Она тщетно отстраняла Яна локтем, его железная рука, словно клещами сжала ее плечо.
— Видите ли, — добавила она еще, — было время, когда между ними уже начиналась любовь…
Но теперь Ян покраснел до корней волос, а его бирюзовые глаза вспыхнули.
— Лучше идите жать, чем болтать такие глупости! — крикнул он и потащил ее к несжатой полосе, а сам отошел к телеге.
Веселая баба разразилась громким смехом.
— Что ты такой стыдливый сделался? О женитьбе и слова вымолвить не позволяешь. Все равно, придет время — женишься.
— А как не женюсь?.. Да и не женюсь никогда! — еще больше рассердился Ян и бросил шапку наземь. — Еще не родился тот, кто приневолил бы меня к чему-нибудь!
Он гордо поднял голову, сдвинул брови и начал сильными движениями бросать снопы на телегу. Глядя на него, легко можно было поверить, что действительно он не позволит никому распорядиться собой. Но нетрудно было также прочесть на его лице тоску и уныние, о которых рассказывала его мать. Загорелые его щеки исхудали и ввалились, а когда он, успокоившись и бросая уже мерными движениями снопы на телегу, задумался, бледный его лоб перерезала глубокая морщина.

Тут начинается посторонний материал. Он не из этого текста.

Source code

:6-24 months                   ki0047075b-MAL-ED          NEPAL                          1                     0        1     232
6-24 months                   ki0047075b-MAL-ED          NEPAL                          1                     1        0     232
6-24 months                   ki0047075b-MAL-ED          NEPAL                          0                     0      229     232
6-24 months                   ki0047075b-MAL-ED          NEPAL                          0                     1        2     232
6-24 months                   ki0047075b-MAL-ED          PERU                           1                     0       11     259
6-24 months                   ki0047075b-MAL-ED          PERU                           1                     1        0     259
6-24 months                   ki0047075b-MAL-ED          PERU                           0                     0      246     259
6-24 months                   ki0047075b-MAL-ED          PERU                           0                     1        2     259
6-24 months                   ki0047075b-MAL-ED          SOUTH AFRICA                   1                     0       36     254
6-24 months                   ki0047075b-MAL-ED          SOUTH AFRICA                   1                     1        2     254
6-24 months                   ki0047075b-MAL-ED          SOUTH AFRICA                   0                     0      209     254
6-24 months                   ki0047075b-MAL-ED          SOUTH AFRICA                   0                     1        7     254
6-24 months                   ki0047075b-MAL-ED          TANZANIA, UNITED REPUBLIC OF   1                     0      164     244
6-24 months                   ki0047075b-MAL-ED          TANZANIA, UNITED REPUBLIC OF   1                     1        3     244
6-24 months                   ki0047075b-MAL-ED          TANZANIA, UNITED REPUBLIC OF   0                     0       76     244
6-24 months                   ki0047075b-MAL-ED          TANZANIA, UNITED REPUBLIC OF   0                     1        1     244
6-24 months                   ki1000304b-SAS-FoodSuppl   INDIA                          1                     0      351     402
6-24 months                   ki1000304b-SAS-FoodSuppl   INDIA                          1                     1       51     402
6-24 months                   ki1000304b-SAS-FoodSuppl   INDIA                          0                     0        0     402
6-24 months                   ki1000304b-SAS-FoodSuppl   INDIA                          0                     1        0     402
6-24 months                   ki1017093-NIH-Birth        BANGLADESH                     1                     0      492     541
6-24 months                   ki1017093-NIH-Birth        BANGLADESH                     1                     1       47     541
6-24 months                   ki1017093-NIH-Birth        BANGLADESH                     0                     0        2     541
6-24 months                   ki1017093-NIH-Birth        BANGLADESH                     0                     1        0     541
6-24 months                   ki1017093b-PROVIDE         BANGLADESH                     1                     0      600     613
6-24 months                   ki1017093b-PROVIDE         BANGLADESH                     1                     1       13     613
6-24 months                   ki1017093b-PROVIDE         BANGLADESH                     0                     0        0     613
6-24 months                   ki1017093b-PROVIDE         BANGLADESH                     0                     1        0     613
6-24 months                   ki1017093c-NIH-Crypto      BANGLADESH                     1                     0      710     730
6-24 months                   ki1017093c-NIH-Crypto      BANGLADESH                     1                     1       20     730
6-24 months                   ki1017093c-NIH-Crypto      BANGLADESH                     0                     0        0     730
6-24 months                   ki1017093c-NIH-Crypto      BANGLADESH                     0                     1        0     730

После недолгих разговоров в поле снова воцарилось молчание: все усердно работали. Легкий предзакатный ветерок пробежал по еще не сжатым хлебам и шелестом отрывистых аккордов стал вторить тому сухому, однообразному и неумолчному шороху, который издавали ломавшиеся под серпами колосья и поднимаемые с земли снопы. Среди этого шелеста и шороха стройные или коренастые жницы, издали казавшиеся разноцветными пятнами, молча склонялись к Земле и, снова выпрямляясь, поднимали охапки длинных колосистых стеблей и, сложив их на свернутую жгутом солому, снова припадали к земле. Время от времени то одна, то другая глубоко вздохнет или незаметно проведет рукавом по лицу, утирая вспотевший лоб. К ногам их вместе с колосьями падали пунцовые маки, розовый куколь и синие васильки; позади среди острых колючек жнивья оставались нетронутыми бархатистые сережки, мелкая ромашка и лиловый горошек; вокруг них в воздухе кружился белый пух отцветших одуванчиков, и нередко из-под ног взлетала вспугнутая птица и, стремительно пронесясь, вдруг скрывалась неведомо где, может быть, в густых не сжатых еще хлебах. Юстина сидела на снопах и внимательно всматривалась в движения копошащегося перед ней муравейника. Как прежде она узнала имена и особенности тех диких благоухающих растений, которые всегда манили ее взор, так теперь она узнавала имена и особенности многих своих соседей. Это путешествие на лоно природы, к которой ее всегда влекло, к людям, которых она доселе не знала, возбуждало ее любопытство и занимало ум. Как пышные цветы, обрызганные жемчугами росы и блистающие бесконечным разнообразием красок, эти картины труда и люди, когда она познакомилась с ними ближе, мало-помалу наполняли ту огромную мрачную пустоту, которую она давно уже ощущала, пытаясь заглянуть в себя и увидеть свою жизнь.
Теперь она внимательно и пристально смотрела на то, что делалось вокруг неё. По временам ее охватывало горькое разочарование, и кто знает, откуда оно являлось? С золотых ли полей, с жнивья ли, унизанного цветами, а быть может, его навевали крылья птиц иль ветерок, налетавший с реки; а иногда великая, хотя и безыскусственная красота окружающего наполняла ее душу восторгом. Тогда Юстина выпрямлялась, как будто бы по примеру жниц, державших в руках пучки колосьев, хотела встать и — то ли с мольбой, то ли с негодованием — поднять кверху свои ничем не занятые руки. Бывали минуты, когда неустанный сухой шелест колосьев казался ей шопотом земли. Недаром Зыгмунт напоминал ей о ее прошлых мечтаниях и стремлениях. Мечты эти пробудились в Юстине и теперь, когда она, с блеском в глазах и сочувственной улыбкой на устах, вслушивалась в этот едва уловимый шопот; ее колени подгибались, ей хотелось соскользнуть со своего сиденья и припасть к груди земли-кормилицы.